The first 45 units will be manufactured in Geneva, Switzerland, with the 195 balance to be produced at a facility in Gauteng. In 2014, Transnet Freight Rail singed a contract with Bombardier Transportation for the supply of 240 electric TRAXX Africa locomotives valued as around R13-billion.

There were sound prospects for addition railways workflow from South Africa and the region, while power sector prospects also remained strong, albeit weighed down somewhat by Eskom’s weak financial position.

In light of the dominance of State-owned companies in both sectors ABB Southern Africa has moved to sustain its level two black economic–empowerment status, despite the withdrawal of its long-time empowerment partner, Wipcapital.
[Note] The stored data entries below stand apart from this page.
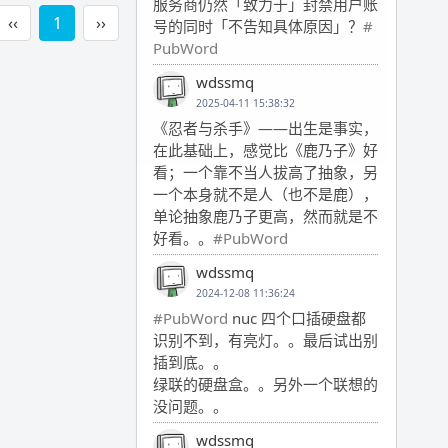
服务商仍然「致力于」封禁用户账
‹‹
1
››
号的同时「不告知具体原因」？
#
PubWord
wdssmq
2025-04-11 15:38:32
《忍者与杀手》——出生是事实，
在此基础上，感觉比《鹿乃子》好
看；一个靠不当人拔高了抽象，另
一个本身就不是人（也不是鹿），
单论抽象鹿乃子更高，然而就是不
好看。。
#PubWord
wdssmq
2024-12-08 11:36:24
#PubWord
nuc 四个口插硬盘都
识别不到，有亮灯。。最后试出别
插到底。。
绿联的硬盘盒。。另外一个联想的
没问题。。
wdssmq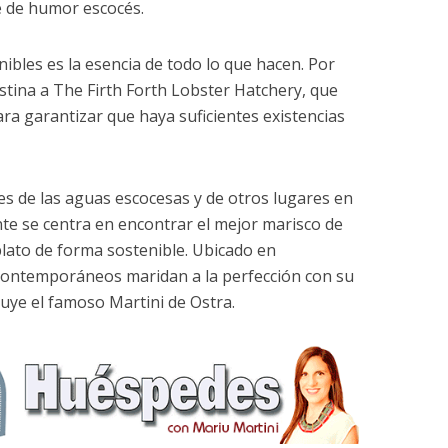
e de humor escocés.
ibles es la esencia de todo lo que hacen. Por
estina a The Firth Forth Lobster Hatchery, que
para garantizar que haya suficientes existencias
es de las aguas escocesas y de otros lugares en
te se centra en encontrar el mejor marisco de
plato de forma sostenible. Ubicado en
contemporáneos maridan a la perfección con su
cluye el famoso Martini de Ostra.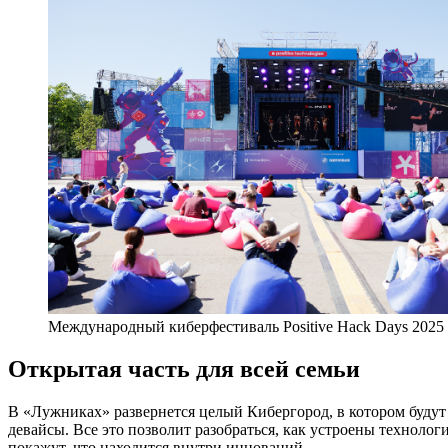
Международный киберфестиваль Positive Hack Days 2025
Открытая часть для всей семьи
В «Лужниках» развернется целый Кибергород, в котором буду
девайсы. Все это позволит разобраться, как устроены техноло
покажут, что находится внутри инноваций.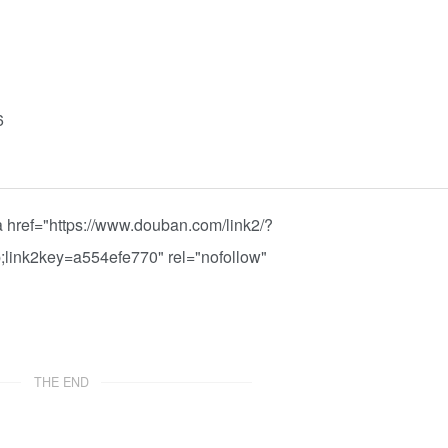
6
tps://www.douban.com/link2/?
ink2key=a554efe770" rel="nofollow"
THE END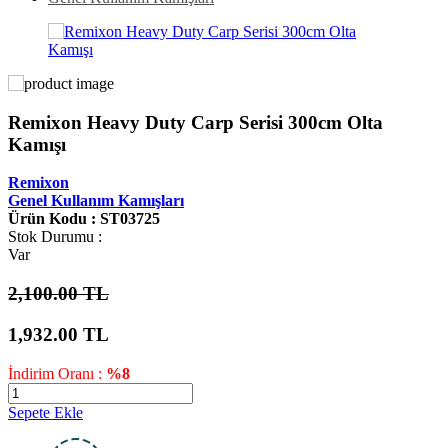
Remixon Heavy Duty Carp Serisi 300cm Olta
Kamışı
Remixon
Genel Kullanım Kamışları
Ürün Kodu : ST03725
Stok Durumu :
Var
2,100.00 TL
1,932.00
TL
İndirim Oranı :
%8
Sepete Ekle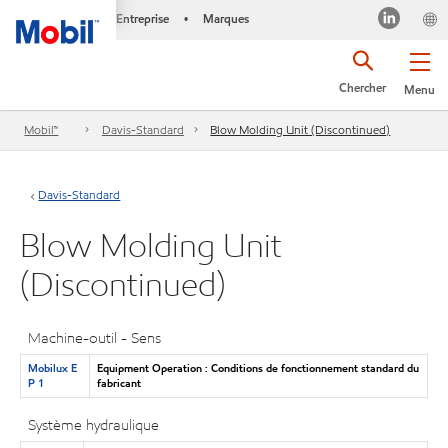
Entreprise
Marques
•
Chercher
Menu
Mobil™
Davis-Standard
Blow Molding Unit (Discontinued)
Davis-Standard
Blow Molding Unit
(Discontinued)
Machine-outil - Sens
Mobilux E
Equipment Operation : Conditions de fonctionnement standard du
P 1
fabricant
Système hydraulique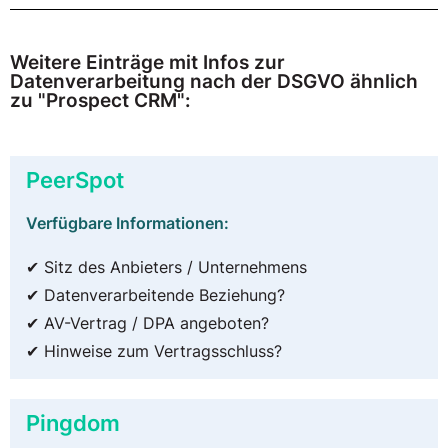
Weitere Einträge mit Infos zur
Datenverarbeitung nach der DSGVO ähnlich
zu "Prospect CRM":
PeerSpot
Verfügbare Informationen:
✔ Sitz des Anbieters / Unternehmens
✔ Datenverarbeitende Beziehung?
✔ AV-Vertrag / DPA angeboten?
✔ Hinweise zum Vertragsschluss?
Pingdom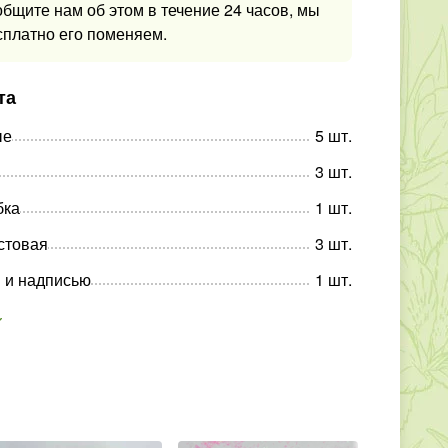
общите нам об этом в течение 24 часов, мы
сплатно его поменяем.
та
ые
5
шт
.
3
шт
.
бка
1
шт
.
стовая
3
шт
.
 и надписью
1
шт
.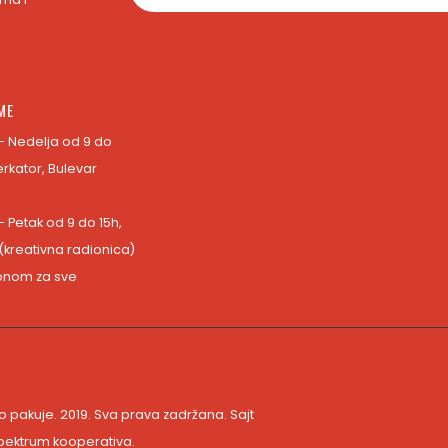
ME
- Nedelja od 9 do
erkator, Bulevar
- Petak od 9 do 15h,
 (kreativna radionica)
fonom za sve
o pakuje. 2019. Sva prava zadržana. Sajt
pektrum kooperativa
.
The 25.1% shareholding has been sold to the newly formed ABB Education Trust, an independently governed organisation dedicated to the education of young, previously disadvantaged women.

However, South Africa’s six-month platinum-sector strike, which was followed by a month-long wage strike in the metals sector, exacted a toll on the group’s 2014 performance.

Revenues declined by R1-billion to R4.9-billion when compared with 2013 and Viljoen indicates that he remains concerned about the outlook for the domestic economy, owing to ongoing electricity supply interruptions, which will constrain the output of existing businesses and lower investor appetite.

Nevertheless, ABB Southern Africa began 2015 with a steady order backlog of R3.5-billion, supported materially by non-South African business.

Viljoen is keeping close tabs on the impact on capital projects in the oil and gas sector as a result of the steep decline in prices, but says ABB is not yet experiencing a pull back from its African mining clients.

“Southern Africa is our focus for growth,” Viljoen says, adding that Africa has also emerged as a priority market for the global group, which reported revenues of $39.8-billion in 2014, net income of $2.6-billion and a global order backlog of $41.5-billion.